Por outro lado, o Museu Nacional diz que enviou a todos os integrantes do grupo de trabalho, inclusive aos indígenas, um email sobre a chegada do manto. A instituição afirma ainda que o comunicado foi impresso e mostrado aos tupinambás.
“É importante reforçar que, em momento algum, o diretor do museu, Alexander Kellner, classificou qualquer integrante do povo tupinambá como mentiroso. Ele apenas esclareceu que não é verdade que os indígenas tenham sido informados pela direção do Museu Nacional, sobre a chegada do Manto Tupinambá, via mensagem pelo aplicativo WhatsApp”, diz a nota da instituição.
Manto tupinambá
O manto, uma peça de cerca de 1,20 metro de altura por 80 centímetros de largura, é considerado uma entidade sagrada pelos indígenas tupinambás. Ele teria sido levado à Europa por holandeses, por volta de 1644.
Confeccionado em sua maioria com penas de guarás, mas também com plumas de papagaios, araras-azuis e amarelas, a peça foi doada pelo Museu Nacional da Dinamarca, que detém desde 1689 outras quatro peças como essa.

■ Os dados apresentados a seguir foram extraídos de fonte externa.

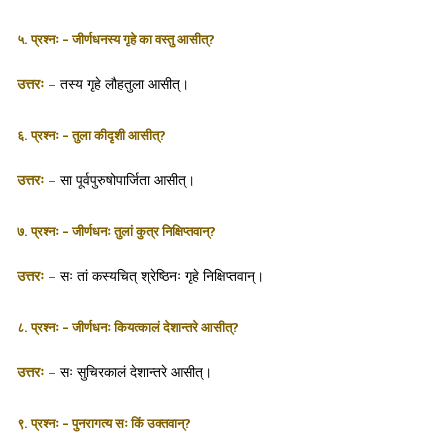
५. प्रश्नः – जीर्णधनस्य गृहे का वस्तु आसीत्?
उत्तरः
–
तस्य गृहे लौहतुला आसीत्।
६. प्रश्नः – तुला कीदृशी आसीत्?
उत्तरः
–
सा पूर्वपुरुषोपार्जिता आसीत्।
७. प्रश्नः – जीर्णधनः तुलां कुत्र निक्षिप्तवान्?
उत्तरः
–
सः तां कस्यचित् श्रेष्ठिनः गृहे निक्षिप्तवान्।
८. प्रश्नः – जीर्णधनः कियत्कालं देशान्तरे आसीत्?
उत्तरः
–
सः सुचिरकालं देशान्तरे आसीत्।
९. प्रश्नः – पुनरागत्य सः किं उक्तवान्?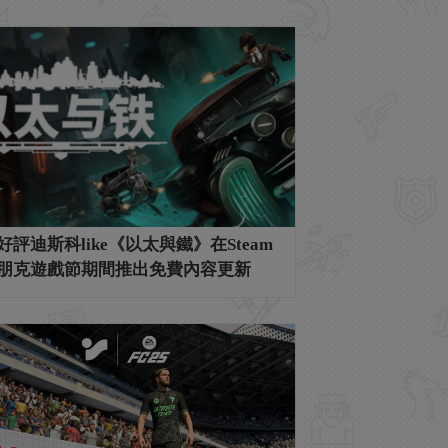
好評迪斯科like《以太與鐵》在Steam
朋克遊戲節期間推出免費內容更新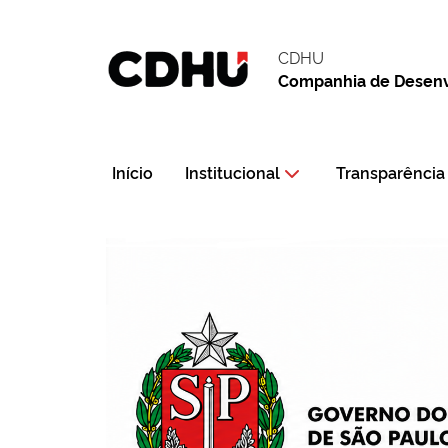
CDHU
Companhia de Desenvo
Início
Institucional
Transparência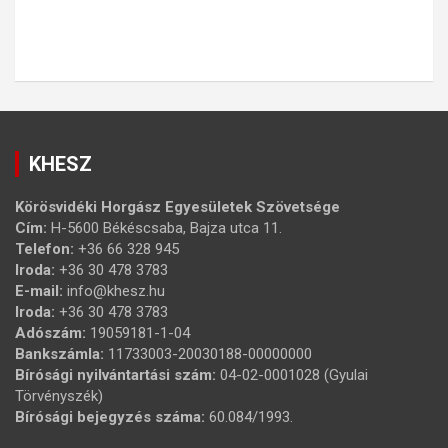
KHESZ
Körösvidéki Horgász Egyesületek Szövetsége
Cím:
H-5600 Békéscsaba, Bajza utca 11.
Telefon:
+36 66 328 945
Iroda:
+36 30 478 3783
E-mail:
info@khesz.hu
Iroda:
+36 30 478 3783
Adószám:
19059181-1-04
Bankszámla:
11733003-20030188-00000000
Bírósági nyilvántartási szám:
04-02-0001028 (Gyulai
Törvényszék)
Bírósági bejegyzés száma:
60.084/1993.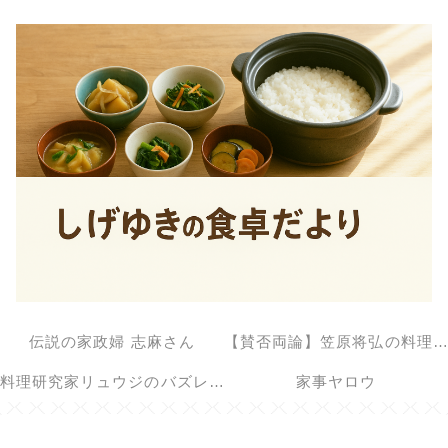
伝説の家政婦 志麻さん
【賛否両論】笠原将弘の料理のほそ道
料理研究家リュウジのバズレシピ
家事ヤロウ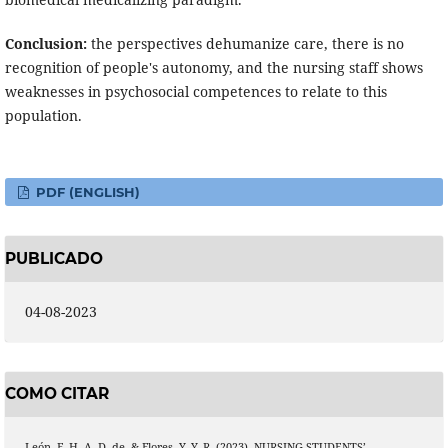
Conclusion:
the perspectives dehumanize care, there is no
recognition of people's autonomy, and the nursing staff shows
weaknesses in psychosocial competences to relate to this
population.
PDF (ENGLISH)
PUBLICADO
04-08-2023
COMO CITAR
León, F. H. A. D. de, & Flores, Y. Y. R. (2023). NURSING STUDENTS’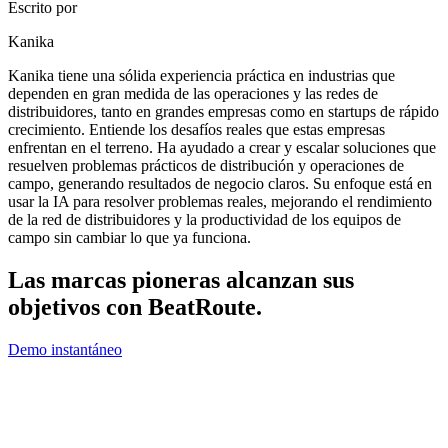
Escrito por
Kanika
Kanika tiene una sólida experiencia práctica en industrias que
dependen en gran medida de las operaciones y las redes de
distribuidores, tanto en grandes empresas como en startups de rápido
crecimiento. Entiende los desafíos reales que estas empresas
enfrentan en el terreno. Ha ayudado a crear y escalar soluciones que
resuelven problemas prácticos de distribución y operaciones de
campo, generando resultados de negocio claros. Su enfoque está en
usar la IA para resolver problemas reales, mejorando el rendimiento
de la red de distribuidores y la productividad de los equipos de
campo sin cambiar lo que ya funciona.
Las marcas pioneras alcanzan sus
objetivos con
BeatRoute
.
Demo instantáneo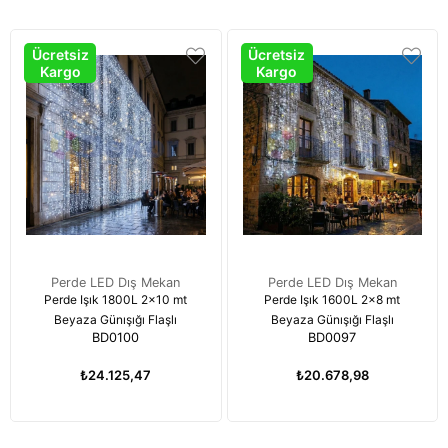
Ücretsiz
Ücretsiz
Kargo
Kargo
Perde LED Dış Mekan
Perde LED Dış Mekan
Perde Işık 1800L 2x10 mt
Perde Işık 1600L 2x8 mt
Beyaza Günışığı Flaşlı
Beyaza Günışığı Flaşlı
BD0100
BD0097
₺24.125,47
₺20.678,98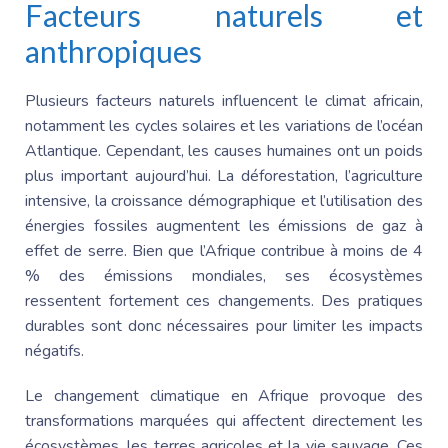
Facteurs naturels et
anthropiques
Plusieurs facteurs naturels influencent le climat africain,
notamment les cycles solaires et les variations de l’océan
Atlantique. Cependant, les causes humaines ont un poids
plus important aujourd’hui. La déforestation, l’agriculture
intensive, la croissance démographique et l’utilisation des
énergies fossiles augmentent les émissions de gaz à
effet de serre. Bien que l’Afrique contribue à moins de 4
% des émissions mondiales, ses écosystèmes
ressentent fortement ces changements. Des pratiques
durables sont donc nécessaires pour limiter les impacts
négatifs.
Le changement climatique en Afrique provoque des
transformations marquées qui affectent directement les
écosystèmes, les terres agricoles et la vie sauvage. Ces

Embora existam registrados 11 mantos espalhados pelo mundo, esta é a primeira vez que a peça fará parte do acervo de um museu brasileiro.
De acordo com a pesquisadora Amy Buono, professora de história da arte da Universidade de Chapman, nos Estados Unidos, além da peça que agora está sob posse do Brasil, todas as demais estão na Europa, conforme a lista abaixo:
Copenhague, no Museu Nacional da Dinamarca, tem 4 mantos;
Florença (Itália), no Museu de História Natural de Florença, tem 2 mantos;
Basileia (Suíça), no Museu das Culturas, tem 1 manto;
Bruxelas (Bélgica), no Museu Real de Arte e História, tem 1 manto;
Paris (França), no Museu das Artes e Civilizações da África, Ásia, Oceania e Américas, tem 1 manto;
Milão (Itália), na Biblioteca Ambrosiana, tem 1 manto.